Senate Majority Leader Mitch McConnell greets darkness, his old friend. Photo: AP

Having powered through the “futile bargaining” phase of the Donald Trump grieving process, the Senate’s bereaved Republicans are now processing the 2016 election as full-on depression, according to reports released Tuesday.

“You’d think that he would have pivoted by now,” Arizona Senator Jeff Flake told Bloomberg for an article titled “Republican Senators Lose Hope That Donald Trump Will Change.” “Not just the tone and the tenor, but some of his positions need to change. But I’m not hopeful right now.”

In “Hill Republicans despondent over Trump,” Politico offered an even grimmer assessment, finding that “a palpable mix of despair and resignation has permeated the Senate Republican Conference”:

Trump’s insinuation that Obama may be sympathetic to Islamic State terrorists was the final straw for Senate Majority Leader Mitch McConnell (R-Ky.).

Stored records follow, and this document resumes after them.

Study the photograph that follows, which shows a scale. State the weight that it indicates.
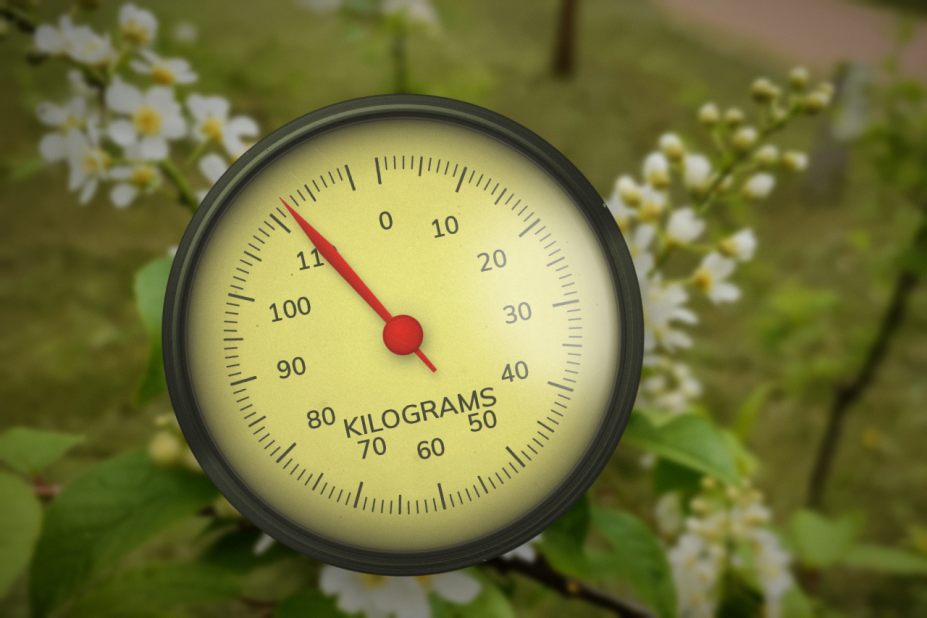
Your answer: 112 kg
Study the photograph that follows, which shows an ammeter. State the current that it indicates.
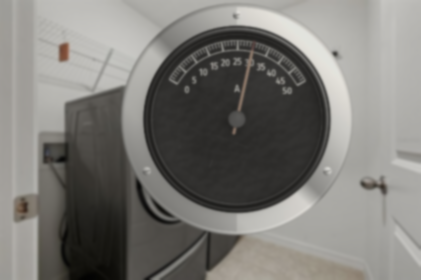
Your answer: 30 A
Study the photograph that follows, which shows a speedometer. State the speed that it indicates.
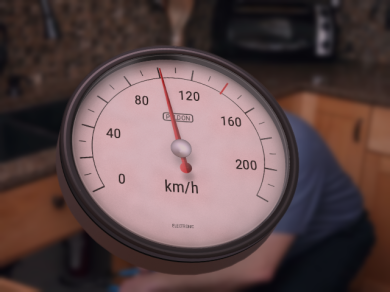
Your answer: 100 km/h
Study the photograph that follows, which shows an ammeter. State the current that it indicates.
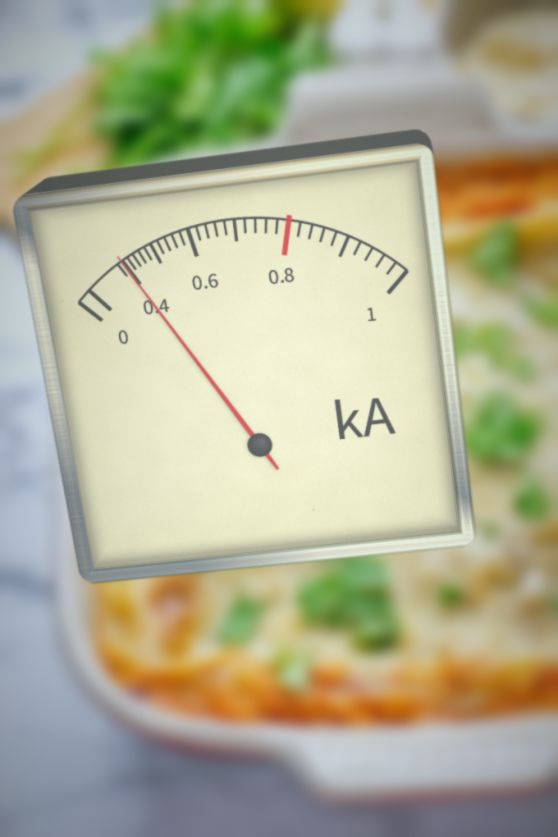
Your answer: 0.4 kA
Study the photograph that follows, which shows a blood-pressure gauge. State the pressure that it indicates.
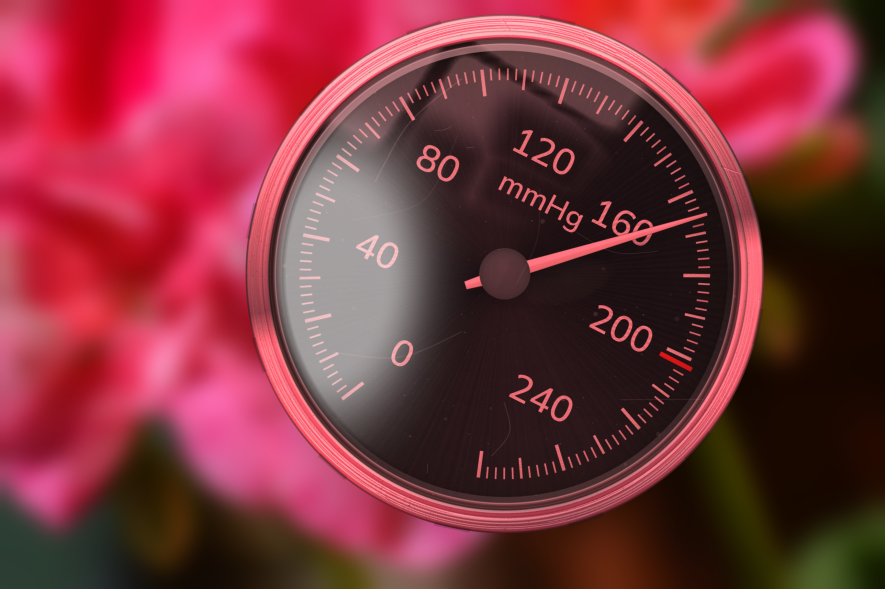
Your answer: 166 mmHg
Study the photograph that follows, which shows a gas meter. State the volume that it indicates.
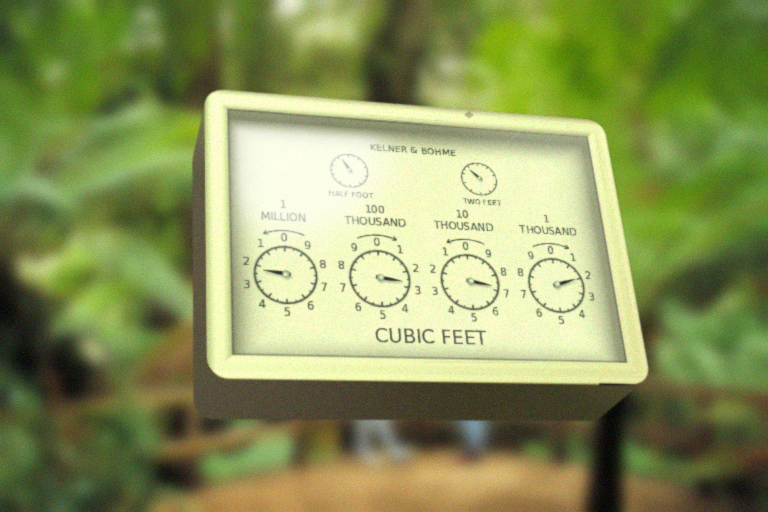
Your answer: 227200 ft³
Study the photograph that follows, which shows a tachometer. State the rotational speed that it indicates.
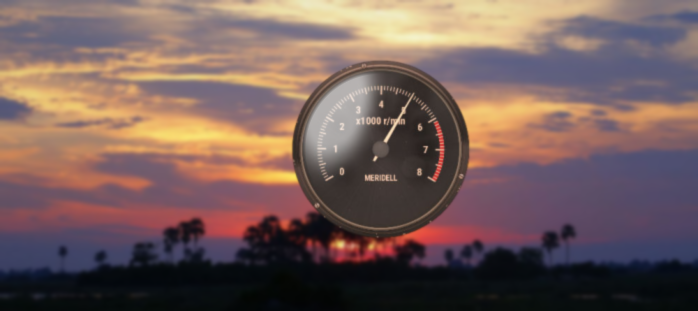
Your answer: 5000 rpm
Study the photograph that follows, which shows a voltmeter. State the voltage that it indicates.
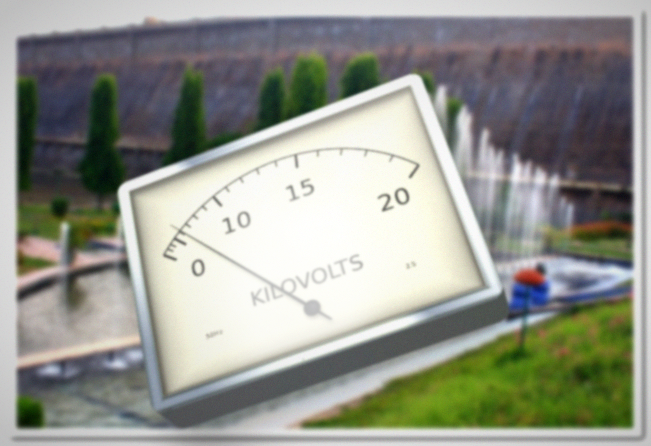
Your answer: 6 kV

“I’m not going to be commenting on the presidential candidates today,” the Kentucky Republican said Tuesday, in an abrupt reversal after several weeks of weighing in on Trump’s performance, particularly the ways he believed the candidate needed to improve.

McConnell’s No. 2, Majority Whip John Cornyn (R-Texas), declared he was done talking about Trump until after the election — nearly five months away.

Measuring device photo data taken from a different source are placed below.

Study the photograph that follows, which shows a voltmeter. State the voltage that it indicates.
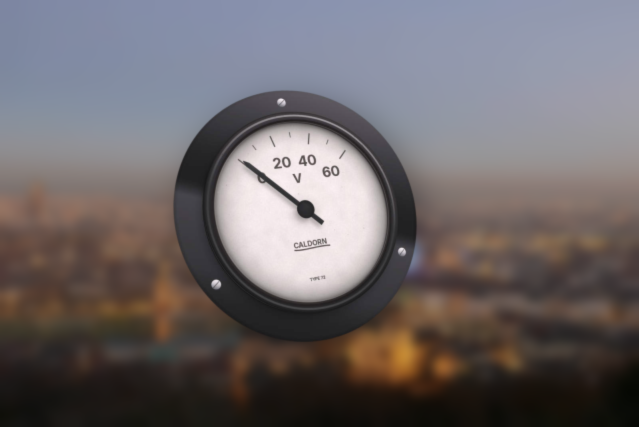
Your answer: 0 V
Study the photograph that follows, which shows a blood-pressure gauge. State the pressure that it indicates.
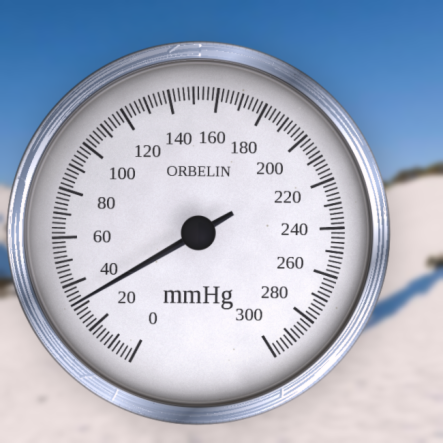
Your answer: 32 mmHg
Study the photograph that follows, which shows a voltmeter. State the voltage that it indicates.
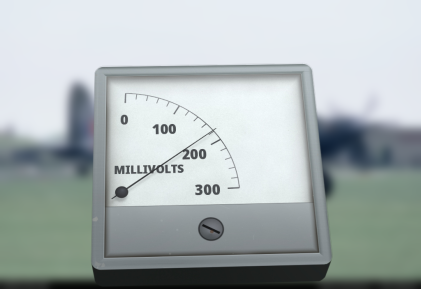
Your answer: 180 mV
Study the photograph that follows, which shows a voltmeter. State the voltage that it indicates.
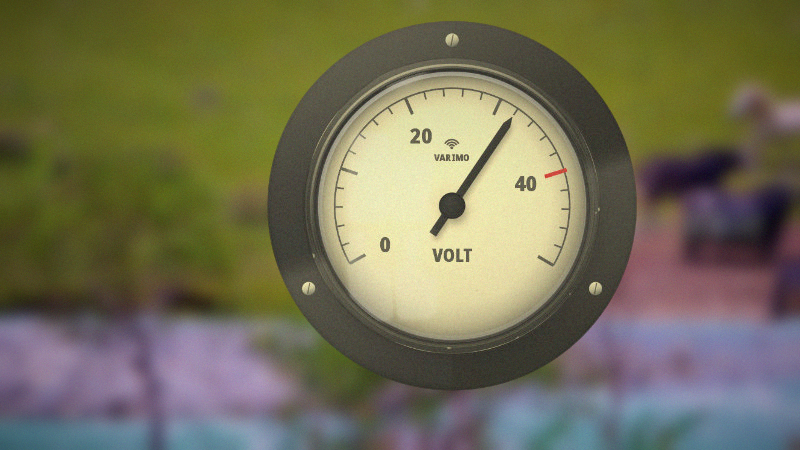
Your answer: 32 V
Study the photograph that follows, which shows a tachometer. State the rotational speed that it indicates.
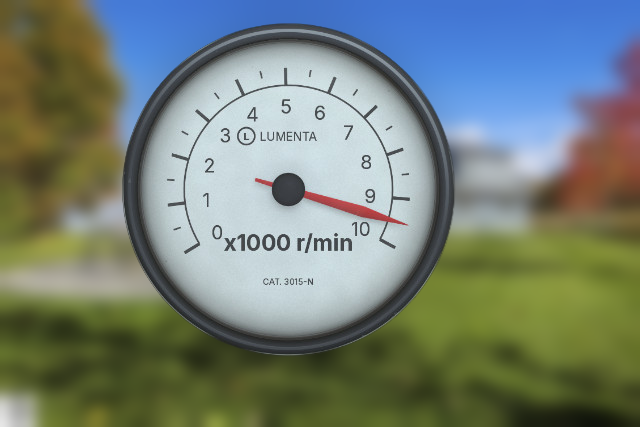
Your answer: 9500 rpm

But while many melancholy Republicans have chosen to give reporters the silent treatment when asked about Trump, South Carolina Senator Tim Scott employed an even more ingenious coping strategy on Tuesday: straight-up running away.

According to NBC News, Scott “paused a moment” when asked to comment on Trump’s reaction to the Orlando shooting, before responding, “You know…hmm.”

“Then,” reports the news network, “without another word, he walked onto the Senate floor.”